What did @dr.hbryananderson actually say?
The creator argues that any heavy axial loading movement like squats or deadlifts should be paired with hanging exercises to "decompress" the spine. He also claims that grip strength is "directly related to how long you're gonna live" and cites "several studies" showing older people with higher grip strength have greater longevity. The recommendation is to superset deadlifts with hanging movements for both spinal decompression and grip training.
To be fair, he is pointing at something real. Spinal compression under load is a genuine biomechanical phenomenon, and grip strength as a longevity marker has a legitimate research base. The problem is how loosely some of this is packaged, and whether the mechanism he describes actually holds up.
Does the science back this up?
Partially, but the mechanism is more complicated than the video lets on. Yes, hanging produces spinal traction, but calling it "decompression" in a clinically meaningful sense overstates what passive hanging actually does in a healthy spine after a training session.
Research on spinal traction has been mixed at best. A 2013 Cochrane Review (Wegner et al., Cochrane Database of Systematic Reviews) found insufficient evidence that traction meaningfully reduces pain or improves function in low back conditions. Intervertebral disc height does temporarily decrease under axial load and partially recovers with rest, but studies by Kingma et al. (2000, Spine) suggest this recovery is largely passive and time-dependent, not necessarily accelerated by hanging versus simply lying down. The grip strength and longevity claim, however, stands on firmer ground.
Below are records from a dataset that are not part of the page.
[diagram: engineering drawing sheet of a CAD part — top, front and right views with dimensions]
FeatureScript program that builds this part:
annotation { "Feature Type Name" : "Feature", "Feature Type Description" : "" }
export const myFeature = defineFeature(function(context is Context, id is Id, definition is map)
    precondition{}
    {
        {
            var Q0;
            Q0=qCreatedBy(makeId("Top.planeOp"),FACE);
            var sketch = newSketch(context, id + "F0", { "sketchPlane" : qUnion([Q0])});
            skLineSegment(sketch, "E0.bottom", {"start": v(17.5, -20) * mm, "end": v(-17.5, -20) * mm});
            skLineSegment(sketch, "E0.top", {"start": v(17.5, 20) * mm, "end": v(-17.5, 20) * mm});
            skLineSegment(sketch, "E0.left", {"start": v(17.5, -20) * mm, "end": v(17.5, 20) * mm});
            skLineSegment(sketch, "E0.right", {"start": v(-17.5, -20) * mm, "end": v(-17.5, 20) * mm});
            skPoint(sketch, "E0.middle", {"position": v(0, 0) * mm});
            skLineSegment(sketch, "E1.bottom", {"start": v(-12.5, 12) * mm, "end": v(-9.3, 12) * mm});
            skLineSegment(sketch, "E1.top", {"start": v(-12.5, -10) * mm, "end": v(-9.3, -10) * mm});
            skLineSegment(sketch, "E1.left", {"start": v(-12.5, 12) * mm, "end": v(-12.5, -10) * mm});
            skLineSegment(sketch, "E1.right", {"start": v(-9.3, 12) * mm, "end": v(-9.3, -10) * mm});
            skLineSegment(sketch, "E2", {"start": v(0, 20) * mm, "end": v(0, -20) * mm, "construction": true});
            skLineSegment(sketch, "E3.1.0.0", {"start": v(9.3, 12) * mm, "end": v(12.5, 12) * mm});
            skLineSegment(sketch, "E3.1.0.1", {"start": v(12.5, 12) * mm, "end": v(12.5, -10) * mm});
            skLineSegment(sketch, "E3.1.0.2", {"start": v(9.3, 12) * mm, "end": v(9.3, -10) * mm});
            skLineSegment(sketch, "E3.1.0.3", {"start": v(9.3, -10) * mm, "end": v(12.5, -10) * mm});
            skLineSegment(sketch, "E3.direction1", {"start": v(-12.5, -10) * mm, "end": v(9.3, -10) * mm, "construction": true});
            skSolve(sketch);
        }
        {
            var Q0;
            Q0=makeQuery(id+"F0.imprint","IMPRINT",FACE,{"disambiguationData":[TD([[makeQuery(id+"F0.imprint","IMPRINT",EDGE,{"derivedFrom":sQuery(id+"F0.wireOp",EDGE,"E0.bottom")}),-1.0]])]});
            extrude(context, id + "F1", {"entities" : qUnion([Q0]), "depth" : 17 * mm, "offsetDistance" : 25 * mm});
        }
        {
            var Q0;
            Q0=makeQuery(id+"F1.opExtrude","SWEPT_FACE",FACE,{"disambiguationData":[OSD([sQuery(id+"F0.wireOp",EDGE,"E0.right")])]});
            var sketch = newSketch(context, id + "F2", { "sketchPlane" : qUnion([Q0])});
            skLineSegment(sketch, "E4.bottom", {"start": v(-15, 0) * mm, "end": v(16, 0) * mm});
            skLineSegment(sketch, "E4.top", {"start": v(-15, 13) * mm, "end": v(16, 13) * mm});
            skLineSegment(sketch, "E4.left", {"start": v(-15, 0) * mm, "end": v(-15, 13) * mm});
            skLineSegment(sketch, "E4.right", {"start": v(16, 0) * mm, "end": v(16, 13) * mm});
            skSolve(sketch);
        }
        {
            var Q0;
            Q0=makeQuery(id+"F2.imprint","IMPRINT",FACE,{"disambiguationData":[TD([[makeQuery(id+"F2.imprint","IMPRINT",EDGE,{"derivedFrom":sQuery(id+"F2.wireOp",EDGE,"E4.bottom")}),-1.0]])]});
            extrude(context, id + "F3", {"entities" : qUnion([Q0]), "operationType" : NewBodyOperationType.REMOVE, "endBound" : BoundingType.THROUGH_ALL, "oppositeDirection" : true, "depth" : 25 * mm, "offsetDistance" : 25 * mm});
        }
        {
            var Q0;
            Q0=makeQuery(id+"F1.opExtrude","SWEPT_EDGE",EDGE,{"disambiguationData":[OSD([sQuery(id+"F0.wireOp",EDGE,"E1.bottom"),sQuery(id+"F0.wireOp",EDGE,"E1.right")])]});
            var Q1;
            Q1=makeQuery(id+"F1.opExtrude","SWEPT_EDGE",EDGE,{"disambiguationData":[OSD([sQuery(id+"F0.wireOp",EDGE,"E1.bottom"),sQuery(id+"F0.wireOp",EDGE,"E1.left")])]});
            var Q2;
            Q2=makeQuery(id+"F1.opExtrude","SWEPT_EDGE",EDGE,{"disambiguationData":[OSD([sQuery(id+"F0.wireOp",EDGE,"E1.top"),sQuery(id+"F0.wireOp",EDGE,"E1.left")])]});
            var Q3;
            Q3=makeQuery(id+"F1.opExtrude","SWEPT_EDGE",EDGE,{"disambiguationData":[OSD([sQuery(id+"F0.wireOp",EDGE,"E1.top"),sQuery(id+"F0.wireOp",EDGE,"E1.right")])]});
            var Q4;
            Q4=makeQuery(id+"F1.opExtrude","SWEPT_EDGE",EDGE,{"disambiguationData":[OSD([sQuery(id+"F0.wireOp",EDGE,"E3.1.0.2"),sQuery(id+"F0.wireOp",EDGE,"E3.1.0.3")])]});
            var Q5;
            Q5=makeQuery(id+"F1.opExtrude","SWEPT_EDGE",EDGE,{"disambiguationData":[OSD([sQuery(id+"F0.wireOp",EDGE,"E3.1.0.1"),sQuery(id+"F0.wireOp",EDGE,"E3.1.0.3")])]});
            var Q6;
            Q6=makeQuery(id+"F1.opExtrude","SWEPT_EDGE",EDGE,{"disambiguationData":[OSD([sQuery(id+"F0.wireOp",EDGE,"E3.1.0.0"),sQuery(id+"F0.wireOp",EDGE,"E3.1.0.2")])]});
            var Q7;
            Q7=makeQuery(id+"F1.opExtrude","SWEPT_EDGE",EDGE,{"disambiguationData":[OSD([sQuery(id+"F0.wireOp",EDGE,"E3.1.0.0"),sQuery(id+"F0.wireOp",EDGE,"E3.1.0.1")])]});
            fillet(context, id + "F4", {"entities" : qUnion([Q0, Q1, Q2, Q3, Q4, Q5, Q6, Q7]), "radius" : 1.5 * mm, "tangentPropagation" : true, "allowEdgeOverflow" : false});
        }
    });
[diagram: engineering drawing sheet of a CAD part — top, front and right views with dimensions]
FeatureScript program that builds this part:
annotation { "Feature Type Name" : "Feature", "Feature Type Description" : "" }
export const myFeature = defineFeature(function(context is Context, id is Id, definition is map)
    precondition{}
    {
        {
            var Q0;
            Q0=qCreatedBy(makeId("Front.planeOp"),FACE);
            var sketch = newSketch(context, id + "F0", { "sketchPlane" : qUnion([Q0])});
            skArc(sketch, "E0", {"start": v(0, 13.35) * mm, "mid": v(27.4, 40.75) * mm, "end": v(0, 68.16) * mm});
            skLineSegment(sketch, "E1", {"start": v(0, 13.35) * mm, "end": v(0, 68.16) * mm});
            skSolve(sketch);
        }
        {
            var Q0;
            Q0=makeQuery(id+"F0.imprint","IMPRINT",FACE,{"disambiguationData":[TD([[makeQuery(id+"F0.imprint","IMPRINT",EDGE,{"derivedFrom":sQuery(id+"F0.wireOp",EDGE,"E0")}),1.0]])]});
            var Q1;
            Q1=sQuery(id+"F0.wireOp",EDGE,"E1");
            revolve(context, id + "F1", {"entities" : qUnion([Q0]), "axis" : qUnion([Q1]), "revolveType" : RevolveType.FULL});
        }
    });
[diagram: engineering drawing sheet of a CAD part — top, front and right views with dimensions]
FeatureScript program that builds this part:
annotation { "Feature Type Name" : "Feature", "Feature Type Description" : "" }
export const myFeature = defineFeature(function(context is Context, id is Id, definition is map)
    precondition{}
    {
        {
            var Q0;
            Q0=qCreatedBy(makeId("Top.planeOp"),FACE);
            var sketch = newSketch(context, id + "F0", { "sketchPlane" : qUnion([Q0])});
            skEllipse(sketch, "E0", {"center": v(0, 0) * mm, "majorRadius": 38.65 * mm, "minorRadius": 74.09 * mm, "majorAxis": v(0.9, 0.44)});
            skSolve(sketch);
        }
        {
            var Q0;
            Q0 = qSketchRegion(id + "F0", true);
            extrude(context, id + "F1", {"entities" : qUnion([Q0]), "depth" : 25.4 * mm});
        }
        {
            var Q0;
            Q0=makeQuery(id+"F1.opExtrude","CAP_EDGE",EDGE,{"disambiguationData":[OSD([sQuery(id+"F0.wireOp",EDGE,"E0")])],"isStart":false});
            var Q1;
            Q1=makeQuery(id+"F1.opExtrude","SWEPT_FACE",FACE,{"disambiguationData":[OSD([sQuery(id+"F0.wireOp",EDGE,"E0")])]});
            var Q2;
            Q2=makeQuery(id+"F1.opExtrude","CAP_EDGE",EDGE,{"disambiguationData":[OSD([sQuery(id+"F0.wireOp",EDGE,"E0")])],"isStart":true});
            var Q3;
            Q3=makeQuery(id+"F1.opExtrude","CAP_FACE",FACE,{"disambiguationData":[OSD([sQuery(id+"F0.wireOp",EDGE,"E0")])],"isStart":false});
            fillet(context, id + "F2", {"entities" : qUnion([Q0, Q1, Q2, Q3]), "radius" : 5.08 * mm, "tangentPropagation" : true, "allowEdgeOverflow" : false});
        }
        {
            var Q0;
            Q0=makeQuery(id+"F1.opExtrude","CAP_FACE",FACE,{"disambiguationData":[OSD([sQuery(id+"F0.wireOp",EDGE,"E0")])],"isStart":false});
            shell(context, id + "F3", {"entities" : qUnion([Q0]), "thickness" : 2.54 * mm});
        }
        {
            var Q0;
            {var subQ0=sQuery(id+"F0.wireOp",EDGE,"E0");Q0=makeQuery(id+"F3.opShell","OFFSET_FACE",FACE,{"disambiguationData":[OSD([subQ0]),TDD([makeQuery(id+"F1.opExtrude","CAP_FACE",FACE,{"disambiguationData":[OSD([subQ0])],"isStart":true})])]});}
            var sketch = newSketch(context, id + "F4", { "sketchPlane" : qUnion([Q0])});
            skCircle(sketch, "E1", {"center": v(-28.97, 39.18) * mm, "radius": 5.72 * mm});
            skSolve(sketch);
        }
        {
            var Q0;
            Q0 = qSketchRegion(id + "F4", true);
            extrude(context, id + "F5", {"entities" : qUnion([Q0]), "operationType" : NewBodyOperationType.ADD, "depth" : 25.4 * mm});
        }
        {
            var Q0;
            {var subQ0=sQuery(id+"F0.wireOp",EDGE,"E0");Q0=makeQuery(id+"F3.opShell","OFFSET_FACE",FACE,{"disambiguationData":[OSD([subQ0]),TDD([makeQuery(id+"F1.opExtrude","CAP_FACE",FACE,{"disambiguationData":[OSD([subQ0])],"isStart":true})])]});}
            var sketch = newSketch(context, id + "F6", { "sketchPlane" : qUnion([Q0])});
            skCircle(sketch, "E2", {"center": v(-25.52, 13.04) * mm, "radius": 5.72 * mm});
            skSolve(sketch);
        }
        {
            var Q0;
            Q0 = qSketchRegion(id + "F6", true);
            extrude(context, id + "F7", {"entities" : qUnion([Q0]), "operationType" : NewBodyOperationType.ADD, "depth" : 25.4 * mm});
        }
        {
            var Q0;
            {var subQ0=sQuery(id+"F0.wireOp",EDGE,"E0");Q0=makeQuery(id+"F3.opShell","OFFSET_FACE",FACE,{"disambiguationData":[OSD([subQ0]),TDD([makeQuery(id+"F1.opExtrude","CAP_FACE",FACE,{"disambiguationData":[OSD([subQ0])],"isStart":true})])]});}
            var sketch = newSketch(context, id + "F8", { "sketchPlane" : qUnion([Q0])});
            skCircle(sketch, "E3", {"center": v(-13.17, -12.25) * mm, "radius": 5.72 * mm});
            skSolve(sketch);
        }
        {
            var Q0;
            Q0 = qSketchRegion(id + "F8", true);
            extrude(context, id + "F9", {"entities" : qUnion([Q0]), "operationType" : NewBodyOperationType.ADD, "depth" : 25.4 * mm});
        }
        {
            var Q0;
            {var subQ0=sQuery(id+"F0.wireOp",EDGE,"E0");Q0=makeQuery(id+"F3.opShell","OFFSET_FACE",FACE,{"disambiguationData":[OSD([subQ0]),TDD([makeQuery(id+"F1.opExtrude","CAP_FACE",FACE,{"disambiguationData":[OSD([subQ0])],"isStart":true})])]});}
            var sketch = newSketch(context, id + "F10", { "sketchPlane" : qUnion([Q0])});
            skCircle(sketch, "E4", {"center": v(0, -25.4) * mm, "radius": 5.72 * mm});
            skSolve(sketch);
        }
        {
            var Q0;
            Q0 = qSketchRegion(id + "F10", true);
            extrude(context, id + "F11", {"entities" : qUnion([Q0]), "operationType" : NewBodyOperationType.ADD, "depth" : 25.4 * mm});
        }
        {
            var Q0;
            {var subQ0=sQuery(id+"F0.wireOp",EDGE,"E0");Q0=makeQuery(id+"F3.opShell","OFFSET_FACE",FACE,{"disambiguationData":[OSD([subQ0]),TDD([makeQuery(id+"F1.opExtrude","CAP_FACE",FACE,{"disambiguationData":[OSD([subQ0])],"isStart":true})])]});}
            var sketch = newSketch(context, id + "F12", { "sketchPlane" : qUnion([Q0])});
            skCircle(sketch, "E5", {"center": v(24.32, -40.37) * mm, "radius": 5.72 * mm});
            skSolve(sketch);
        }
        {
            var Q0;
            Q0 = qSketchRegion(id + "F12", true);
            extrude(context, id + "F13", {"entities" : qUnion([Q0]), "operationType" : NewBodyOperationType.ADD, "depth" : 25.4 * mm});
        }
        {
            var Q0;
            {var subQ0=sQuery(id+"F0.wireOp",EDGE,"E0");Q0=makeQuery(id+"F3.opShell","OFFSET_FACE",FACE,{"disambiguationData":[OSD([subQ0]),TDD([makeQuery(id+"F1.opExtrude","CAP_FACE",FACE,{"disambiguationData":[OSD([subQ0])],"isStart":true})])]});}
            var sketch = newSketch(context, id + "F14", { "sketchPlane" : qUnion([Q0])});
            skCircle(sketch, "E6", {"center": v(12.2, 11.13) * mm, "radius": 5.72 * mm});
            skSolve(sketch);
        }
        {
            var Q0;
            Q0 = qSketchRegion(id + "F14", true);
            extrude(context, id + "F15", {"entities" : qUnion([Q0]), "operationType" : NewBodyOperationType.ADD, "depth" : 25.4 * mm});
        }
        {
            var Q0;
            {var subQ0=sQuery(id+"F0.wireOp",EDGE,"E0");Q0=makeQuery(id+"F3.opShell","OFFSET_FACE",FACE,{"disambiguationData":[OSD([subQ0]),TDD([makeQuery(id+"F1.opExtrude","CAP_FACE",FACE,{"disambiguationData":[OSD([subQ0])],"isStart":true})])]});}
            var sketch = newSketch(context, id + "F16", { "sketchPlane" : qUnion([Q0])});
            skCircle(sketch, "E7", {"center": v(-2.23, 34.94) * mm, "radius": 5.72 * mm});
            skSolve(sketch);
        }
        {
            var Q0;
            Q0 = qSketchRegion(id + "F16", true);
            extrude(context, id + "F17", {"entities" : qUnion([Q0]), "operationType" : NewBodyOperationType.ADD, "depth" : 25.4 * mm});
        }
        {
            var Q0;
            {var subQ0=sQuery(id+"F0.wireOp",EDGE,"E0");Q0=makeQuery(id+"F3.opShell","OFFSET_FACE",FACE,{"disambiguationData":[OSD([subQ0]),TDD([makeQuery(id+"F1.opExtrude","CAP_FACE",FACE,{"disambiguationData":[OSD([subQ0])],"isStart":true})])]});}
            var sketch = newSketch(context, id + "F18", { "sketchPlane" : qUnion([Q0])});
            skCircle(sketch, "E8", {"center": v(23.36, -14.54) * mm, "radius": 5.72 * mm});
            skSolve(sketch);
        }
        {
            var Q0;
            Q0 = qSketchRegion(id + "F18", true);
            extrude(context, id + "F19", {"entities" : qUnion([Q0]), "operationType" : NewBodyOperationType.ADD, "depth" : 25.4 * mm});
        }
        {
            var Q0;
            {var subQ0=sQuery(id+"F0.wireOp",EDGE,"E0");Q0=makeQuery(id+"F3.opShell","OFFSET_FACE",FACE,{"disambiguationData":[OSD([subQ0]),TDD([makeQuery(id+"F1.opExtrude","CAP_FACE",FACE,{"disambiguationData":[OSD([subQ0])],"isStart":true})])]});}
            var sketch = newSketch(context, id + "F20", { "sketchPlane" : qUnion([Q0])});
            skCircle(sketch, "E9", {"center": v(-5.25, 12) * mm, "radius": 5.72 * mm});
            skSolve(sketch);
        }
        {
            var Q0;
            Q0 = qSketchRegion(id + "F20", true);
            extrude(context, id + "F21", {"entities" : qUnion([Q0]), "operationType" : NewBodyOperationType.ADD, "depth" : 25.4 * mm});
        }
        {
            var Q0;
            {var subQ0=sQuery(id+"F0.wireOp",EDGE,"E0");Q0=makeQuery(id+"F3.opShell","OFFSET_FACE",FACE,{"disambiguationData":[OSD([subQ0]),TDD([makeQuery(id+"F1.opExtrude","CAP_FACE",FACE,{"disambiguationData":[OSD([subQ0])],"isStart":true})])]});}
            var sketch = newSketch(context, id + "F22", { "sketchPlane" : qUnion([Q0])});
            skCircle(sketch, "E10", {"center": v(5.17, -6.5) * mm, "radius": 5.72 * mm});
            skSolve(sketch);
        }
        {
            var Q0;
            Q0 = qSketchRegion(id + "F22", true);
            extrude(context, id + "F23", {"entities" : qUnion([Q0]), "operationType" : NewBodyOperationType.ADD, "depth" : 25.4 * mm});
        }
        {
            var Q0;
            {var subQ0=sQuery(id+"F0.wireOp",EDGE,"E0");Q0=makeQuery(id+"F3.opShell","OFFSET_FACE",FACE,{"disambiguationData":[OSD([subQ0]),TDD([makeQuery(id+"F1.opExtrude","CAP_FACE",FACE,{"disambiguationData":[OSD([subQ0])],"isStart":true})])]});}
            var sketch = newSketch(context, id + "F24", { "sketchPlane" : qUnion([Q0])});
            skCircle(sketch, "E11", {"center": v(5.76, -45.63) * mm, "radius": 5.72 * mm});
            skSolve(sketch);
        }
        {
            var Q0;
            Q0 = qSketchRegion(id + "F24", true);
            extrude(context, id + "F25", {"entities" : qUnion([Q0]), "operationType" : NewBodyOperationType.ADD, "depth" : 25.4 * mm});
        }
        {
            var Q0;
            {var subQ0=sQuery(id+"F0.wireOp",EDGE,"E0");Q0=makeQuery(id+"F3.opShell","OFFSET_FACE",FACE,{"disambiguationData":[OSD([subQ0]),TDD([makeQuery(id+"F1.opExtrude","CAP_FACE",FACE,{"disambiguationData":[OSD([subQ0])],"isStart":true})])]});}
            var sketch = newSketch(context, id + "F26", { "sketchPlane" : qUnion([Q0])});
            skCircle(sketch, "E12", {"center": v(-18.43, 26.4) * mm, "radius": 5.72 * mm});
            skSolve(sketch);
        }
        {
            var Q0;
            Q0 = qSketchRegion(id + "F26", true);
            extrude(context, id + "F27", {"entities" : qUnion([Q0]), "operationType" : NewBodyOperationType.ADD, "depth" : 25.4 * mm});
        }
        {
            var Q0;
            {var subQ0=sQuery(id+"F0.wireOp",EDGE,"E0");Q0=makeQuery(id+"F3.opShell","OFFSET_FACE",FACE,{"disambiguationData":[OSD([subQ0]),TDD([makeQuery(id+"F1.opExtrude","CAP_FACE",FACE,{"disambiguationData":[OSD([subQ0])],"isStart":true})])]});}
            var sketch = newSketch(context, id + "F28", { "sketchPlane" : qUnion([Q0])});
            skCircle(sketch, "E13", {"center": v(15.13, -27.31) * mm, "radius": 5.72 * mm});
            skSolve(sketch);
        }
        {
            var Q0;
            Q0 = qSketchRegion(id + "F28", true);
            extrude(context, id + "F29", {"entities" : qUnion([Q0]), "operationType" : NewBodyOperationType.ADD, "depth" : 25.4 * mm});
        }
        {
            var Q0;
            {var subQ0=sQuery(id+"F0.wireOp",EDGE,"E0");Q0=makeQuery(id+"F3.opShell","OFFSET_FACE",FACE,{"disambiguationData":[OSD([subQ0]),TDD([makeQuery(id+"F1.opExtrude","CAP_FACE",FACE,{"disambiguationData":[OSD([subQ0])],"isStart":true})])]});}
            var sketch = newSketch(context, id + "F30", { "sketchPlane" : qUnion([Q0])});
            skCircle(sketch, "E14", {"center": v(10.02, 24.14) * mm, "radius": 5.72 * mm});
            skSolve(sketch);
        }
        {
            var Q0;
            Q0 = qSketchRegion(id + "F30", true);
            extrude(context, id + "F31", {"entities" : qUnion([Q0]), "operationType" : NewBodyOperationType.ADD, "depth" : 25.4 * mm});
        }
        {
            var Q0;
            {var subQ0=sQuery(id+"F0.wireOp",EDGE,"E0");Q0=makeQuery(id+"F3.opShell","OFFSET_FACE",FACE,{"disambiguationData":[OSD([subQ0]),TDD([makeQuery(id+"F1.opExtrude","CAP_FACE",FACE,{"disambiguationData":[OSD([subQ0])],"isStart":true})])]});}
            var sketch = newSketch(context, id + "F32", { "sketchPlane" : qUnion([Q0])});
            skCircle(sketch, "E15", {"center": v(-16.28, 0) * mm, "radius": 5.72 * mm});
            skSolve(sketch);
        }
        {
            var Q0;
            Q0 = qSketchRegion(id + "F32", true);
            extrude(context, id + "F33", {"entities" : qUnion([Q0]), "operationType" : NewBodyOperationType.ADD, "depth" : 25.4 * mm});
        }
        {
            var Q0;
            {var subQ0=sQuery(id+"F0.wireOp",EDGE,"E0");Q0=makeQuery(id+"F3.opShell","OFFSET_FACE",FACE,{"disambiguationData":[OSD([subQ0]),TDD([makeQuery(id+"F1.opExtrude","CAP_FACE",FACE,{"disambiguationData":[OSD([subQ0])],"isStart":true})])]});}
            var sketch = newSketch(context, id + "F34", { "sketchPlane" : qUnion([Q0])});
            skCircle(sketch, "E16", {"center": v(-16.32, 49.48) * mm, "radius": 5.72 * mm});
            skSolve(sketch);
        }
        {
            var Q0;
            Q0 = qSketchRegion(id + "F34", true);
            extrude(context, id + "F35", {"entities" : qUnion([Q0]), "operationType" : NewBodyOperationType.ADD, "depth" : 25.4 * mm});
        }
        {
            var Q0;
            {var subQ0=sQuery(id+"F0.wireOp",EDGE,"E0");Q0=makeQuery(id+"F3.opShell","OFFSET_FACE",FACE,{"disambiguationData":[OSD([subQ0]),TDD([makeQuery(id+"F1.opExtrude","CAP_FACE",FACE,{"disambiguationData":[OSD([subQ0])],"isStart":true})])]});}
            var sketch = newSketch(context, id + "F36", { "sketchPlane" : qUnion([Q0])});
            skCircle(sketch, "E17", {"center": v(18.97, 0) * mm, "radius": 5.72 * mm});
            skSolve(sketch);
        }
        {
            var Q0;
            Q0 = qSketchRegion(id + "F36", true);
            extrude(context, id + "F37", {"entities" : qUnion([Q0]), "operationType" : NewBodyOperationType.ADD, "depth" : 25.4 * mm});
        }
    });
Leong et al. (2015, The Lancet) found grip strength was a stronger predictor of cardiovascular mortality than systolic blood pressure across 17 countries.
What did they get wrong (or right)?
The grip strength and longevity claim is the strongest thing in this video and he deserves credit for it. The Leong et al. Lancet study is well-known and the association is robust across large populations.
Where it gets shaky is the spinal decompression framing. Saying you need to hang after axial loading to "get it back in anatomical alignment" implies your spine is somehow out of alignment after deadlifts, which is not accurate for most people with healthy spines. Deadlifts performed with good form do not misalign a spine. The disc compression that occurs is normal, transient, and resolves with rest. The phrase "anatomical alignment" carries a chiropractic implication that the evidence does not really support as a necessary post-lifting intervention. Hanging feels good after heavy loading, and that is a fine reason to do it. But the mechanism being sold here is not what the science describes.
- Grip strength as longevity marker: accurate and well-supported
- Hanging after axial load for spinal health: plausible benefit but overstated mechanism
- "Anatomical alignment" framing: not supported by current spinal biomechanics research
What should you actually know?
Hanging and dead hangs are genuinely useful movements. They build grip strength, decompress the shoulder joint, and many people find them relieving after heavy loading. You do not need a complex mechanistic justification to include them in your training. They work as a practical complement to heavy pulling movements, and the grip strength benefits alone are worth the two minutes.
The longevity angle on grip strength is real. Bohannon (2019, Journal of Geriatric Physical Therapy) confirmed grip strength as a reliable clinical marker for overall muscle strength, functional status, and mortality risk. If you are doing heavy deadlifts, your grip is probably already getting trained. Adding hanging specifically develops that capacity further and there is no downside to it for most people.
What you should not take from this video is that your spine needs to be "put back" after lifting, or that you are accumulating structural damage that hanging corrects. If you are experiencing persistent spinal pain after loading, that warrants an evaluation, not a superset.